Wednesday, February 9, 2011

Visible Light

Visible light is a type of electromagnetic radiation, and is the only type observable through the naked eye.

Rather than being divided into different bands, visible light is divided into colors. The slight differences in the wavelengths of visible waves determine which color that the light is. Visible light is the "smallest" range of wavelengths of the seven main sections (logarithmically speaking) but it makes up everything we see.

Above: The division of visible light into a spectrum of colors. At the edges of the scale are near ultraviolet (the top) and near infrared (the bottom). The discovery of light as a composition of colors may have come in Isaac Newton's time (c. 1665), when the prism revealed sunlight as made up of light on many different wavelengths.
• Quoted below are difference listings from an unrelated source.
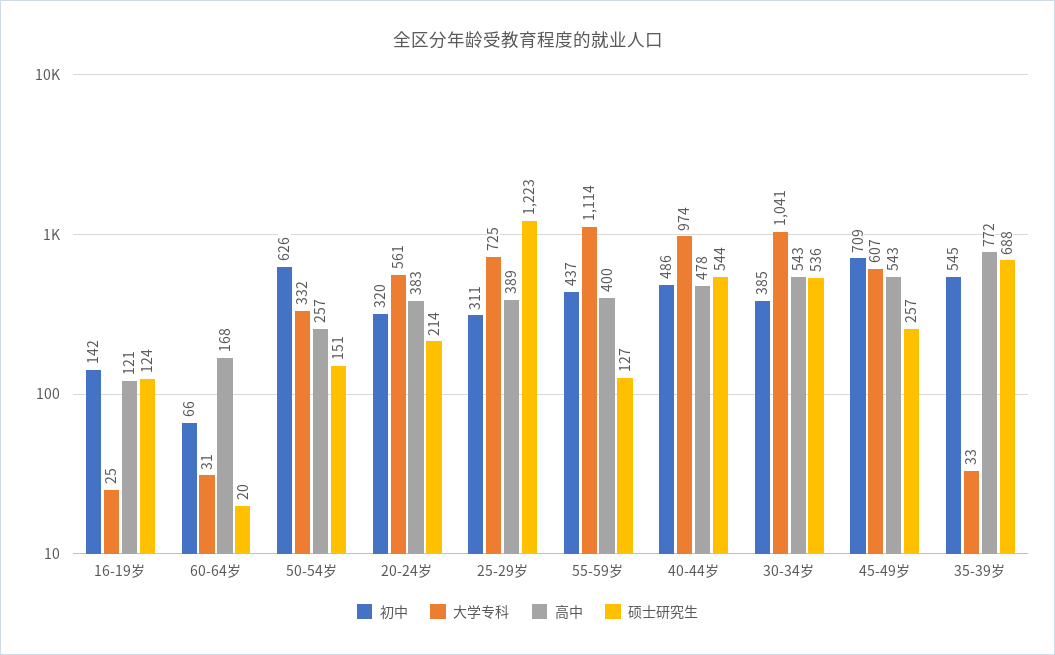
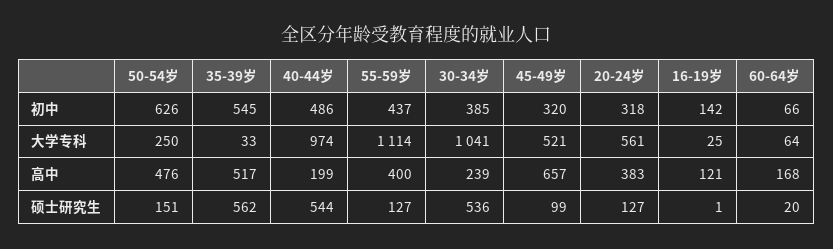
硕士研究生, 16-19岁: 124 -> 1
大学专科, 60-64岁: 31 -> 64
大学专科, 50-54岁: 332 -> 250
高中, 50-54岁: 257 -> 476
初中, 20-24岁: 320 -> 318
硕士研究生, 20-24岁: 214 -> 127
初中, 25-29岁: 311 -> none
大学专科, 25-29岁: 725 -> none
高中, 25-29岁: 389 -> none
硕士研究生, 25-29岁: 1223 -> none
高中, 40-44岁: 478 -> 199
高中, 30-34岁: 543 -> 239
初中, 45-49岁: 709 -> 320
大学专科, 45-49岁: 607 -> 521
高中, 45-49岁: 543 -> 657
硕士研究生, 45-49岁: 257 -> 99
高中, 35-39岁: 772 -> 517
硕士研究生, 35-39岁: 688 -> 562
The prism is able to split visible light into its components because there are slight differences in the speeds of light through glass. Higher wavelengths are faster and have greater refraction angles, causing them to bend more and therefore appear at the bottom of the rainbow shown above. Red and other long wavelengths travel slower and refract at a smaller angle, causing them to be at the "top" of the rainbow above. Real rainbows work in a similar way, when water droplets disperse sunlight into the visible spectrum. This also proves that sunlight has many different wavelengths of light, by no means limited to visible light.

Visible, or optical astronomy, is by far the oldest type, and has been going on since antiquity. Only recently have observations in other parts of the spectrum expanded our knowledge of the heavens.